5. We find that the object of the assessee is similar to that of the corporation before the Jurisdictional High Court and on the similar set of facts the appeal was allowed in favour of the assessee hence relying upon the same we allow the claim of the assessee and the disallowance of exemption as claimed by the assessee u/s 11 of the Act to the tune of Rs. 70,73,005/- is hereby quashed and addition made thereon is thus deleted.

6. In the result, assessee’s appeal is thus allowed.’

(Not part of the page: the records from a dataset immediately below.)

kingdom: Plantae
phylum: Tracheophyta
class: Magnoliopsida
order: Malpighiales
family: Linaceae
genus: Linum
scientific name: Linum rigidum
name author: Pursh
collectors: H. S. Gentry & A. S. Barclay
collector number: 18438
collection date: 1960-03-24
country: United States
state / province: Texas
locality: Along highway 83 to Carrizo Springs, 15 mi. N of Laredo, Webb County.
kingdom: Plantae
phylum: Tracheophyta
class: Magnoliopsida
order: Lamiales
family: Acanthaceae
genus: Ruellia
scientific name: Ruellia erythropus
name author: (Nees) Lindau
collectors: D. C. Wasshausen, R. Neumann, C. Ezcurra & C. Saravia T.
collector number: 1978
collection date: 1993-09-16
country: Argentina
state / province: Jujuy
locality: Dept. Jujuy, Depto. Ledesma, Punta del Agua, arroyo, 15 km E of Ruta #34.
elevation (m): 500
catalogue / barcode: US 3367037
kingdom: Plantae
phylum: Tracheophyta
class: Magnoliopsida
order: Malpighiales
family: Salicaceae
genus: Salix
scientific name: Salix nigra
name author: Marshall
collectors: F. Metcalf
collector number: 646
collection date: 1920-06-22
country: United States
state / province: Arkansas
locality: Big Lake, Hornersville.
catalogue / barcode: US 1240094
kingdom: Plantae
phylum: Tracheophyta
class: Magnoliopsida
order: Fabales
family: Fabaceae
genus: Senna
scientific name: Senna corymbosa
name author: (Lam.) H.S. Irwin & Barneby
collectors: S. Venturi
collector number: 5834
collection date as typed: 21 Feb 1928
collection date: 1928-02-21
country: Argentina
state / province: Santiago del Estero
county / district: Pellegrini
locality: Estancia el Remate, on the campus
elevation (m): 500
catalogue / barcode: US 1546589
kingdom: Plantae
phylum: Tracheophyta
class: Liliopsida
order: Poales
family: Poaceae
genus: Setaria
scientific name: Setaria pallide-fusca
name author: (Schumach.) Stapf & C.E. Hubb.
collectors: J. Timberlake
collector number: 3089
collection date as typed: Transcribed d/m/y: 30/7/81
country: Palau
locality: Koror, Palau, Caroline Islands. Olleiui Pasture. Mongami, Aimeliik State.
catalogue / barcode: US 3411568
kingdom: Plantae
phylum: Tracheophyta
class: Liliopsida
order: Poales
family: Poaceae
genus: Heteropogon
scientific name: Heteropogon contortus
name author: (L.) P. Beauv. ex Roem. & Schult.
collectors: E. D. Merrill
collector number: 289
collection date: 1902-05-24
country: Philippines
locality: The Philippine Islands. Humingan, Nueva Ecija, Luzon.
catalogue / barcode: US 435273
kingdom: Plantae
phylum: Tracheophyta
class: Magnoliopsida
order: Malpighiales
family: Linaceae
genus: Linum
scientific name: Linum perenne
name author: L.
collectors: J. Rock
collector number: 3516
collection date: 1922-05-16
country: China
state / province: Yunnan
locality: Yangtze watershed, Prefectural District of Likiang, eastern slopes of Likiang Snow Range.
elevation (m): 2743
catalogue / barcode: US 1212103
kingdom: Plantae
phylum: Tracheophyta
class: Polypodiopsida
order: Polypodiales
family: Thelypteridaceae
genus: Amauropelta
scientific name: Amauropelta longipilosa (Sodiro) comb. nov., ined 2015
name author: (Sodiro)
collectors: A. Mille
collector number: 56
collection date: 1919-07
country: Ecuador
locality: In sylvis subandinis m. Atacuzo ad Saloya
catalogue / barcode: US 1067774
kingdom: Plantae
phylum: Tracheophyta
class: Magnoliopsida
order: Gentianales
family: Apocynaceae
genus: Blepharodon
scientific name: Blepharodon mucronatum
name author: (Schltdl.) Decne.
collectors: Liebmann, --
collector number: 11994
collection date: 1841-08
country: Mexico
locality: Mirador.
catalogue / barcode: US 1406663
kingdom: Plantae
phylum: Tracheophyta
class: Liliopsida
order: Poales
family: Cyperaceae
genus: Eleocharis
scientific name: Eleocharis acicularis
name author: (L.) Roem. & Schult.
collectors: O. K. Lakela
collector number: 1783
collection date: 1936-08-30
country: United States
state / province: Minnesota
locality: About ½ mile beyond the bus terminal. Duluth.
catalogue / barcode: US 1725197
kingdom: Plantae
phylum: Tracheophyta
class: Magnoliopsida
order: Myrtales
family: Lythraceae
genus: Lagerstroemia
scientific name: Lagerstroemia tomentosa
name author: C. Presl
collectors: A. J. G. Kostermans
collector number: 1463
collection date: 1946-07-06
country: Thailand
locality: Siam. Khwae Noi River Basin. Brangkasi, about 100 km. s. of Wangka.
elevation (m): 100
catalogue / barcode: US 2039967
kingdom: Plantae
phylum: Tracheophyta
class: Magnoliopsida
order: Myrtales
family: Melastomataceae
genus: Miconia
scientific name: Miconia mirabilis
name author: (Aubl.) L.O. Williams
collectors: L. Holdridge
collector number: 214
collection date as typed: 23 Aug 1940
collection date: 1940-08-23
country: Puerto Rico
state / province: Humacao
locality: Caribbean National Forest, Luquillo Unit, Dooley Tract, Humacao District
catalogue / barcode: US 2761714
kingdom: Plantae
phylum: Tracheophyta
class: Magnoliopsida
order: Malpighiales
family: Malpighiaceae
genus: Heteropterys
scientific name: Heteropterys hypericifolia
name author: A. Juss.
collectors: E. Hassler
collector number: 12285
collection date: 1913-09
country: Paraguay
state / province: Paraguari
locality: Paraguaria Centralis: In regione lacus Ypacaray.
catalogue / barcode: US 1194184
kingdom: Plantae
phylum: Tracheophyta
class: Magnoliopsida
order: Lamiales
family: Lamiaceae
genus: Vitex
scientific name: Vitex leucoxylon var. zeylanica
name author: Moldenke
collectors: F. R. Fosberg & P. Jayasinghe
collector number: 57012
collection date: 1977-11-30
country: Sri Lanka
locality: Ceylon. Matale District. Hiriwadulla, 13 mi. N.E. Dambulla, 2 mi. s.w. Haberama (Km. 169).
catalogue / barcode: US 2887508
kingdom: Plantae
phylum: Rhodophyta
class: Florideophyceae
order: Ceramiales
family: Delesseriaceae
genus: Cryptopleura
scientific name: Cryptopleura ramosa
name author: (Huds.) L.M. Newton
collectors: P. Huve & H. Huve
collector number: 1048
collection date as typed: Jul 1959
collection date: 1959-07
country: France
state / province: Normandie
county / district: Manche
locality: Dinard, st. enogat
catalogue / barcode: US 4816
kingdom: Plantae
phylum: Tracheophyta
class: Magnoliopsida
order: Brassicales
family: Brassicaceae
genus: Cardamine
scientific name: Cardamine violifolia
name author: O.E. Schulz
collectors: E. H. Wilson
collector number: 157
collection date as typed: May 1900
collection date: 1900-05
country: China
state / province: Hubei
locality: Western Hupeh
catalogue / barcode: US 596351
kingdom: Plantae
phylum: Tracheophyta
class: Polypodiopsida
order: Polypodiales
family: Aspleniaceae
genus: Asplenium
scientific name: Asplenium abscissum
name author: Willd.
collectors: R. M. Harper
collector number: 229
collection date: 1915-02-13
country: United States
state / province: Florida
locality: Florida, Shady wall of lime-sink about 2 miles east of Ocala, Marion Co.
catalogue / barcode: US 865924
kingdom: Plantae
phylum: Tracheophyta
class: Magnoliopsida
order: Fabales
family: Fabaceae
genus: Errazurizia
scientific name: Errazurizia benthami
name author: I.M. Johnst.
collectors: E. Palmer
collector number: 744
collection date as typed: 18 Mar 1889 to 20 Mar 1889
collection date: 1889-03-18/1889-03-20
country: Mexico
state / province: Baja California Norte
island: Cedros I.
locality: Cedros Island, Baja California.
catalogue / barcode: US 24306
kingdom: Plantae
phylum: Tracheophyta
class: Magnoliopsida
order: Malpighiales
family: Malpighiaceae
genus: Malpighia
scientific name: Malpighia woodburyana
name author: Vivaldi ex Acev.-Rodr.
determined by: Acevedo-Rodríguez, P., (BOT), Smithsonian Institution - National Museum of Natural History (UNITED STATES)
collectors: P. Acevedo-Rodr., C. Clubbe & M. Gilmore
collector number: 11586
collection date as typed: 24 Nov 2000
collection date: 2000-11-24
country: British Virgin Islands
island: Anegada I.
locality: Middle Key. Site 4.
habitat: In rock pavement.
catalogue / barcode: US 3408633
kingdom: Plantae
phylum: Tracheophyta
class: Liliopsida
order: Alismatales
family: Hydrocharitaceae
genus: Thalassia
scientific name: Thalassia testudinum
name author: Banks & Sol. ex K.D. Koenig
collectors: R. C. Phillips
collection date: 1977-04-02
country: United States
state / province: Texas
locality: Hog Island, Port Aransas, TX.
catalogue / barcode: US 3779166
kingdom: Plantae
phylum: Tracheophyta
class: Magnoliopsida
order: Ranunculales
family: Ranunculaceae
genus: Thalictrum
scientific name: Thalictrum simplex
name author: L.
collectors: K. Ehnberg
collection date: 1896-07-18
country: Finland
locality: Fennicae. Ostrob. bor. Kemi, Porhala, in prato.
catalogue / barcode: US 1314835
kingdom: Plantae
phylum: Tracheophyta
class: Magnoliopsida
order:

8. In the light of the decision rendered by the Hon’ble Gujarat High Court and applied by the co-ordinate bench in Vadodara Urban Development Authority’s (supra) and Gandhinagar Urban Development Authority v. Dy. CIT ITA No. 3621/Ahd/2015 order dated 23.07.2019, we find merit in the plea raised on behalf of the assessee for holding the activities of assessee to be for charitable purposes under s.2(15) of the Act and consequence eligibility of benefits under s.11 & section 12 of the Act. The order of the CIT(A) is thus set aside and the AO is directed to grant relief claimed under ss.11(2) and 11(1)(a) of the Act to the assessee in accordance with law.

9. In the result, assessee’s appeal in ITA No. 955/Ahd/2016 is allowed whereas Revenue’s appeals in ITA Nos. 2432 & 2433/Ahd/17 are dismissed.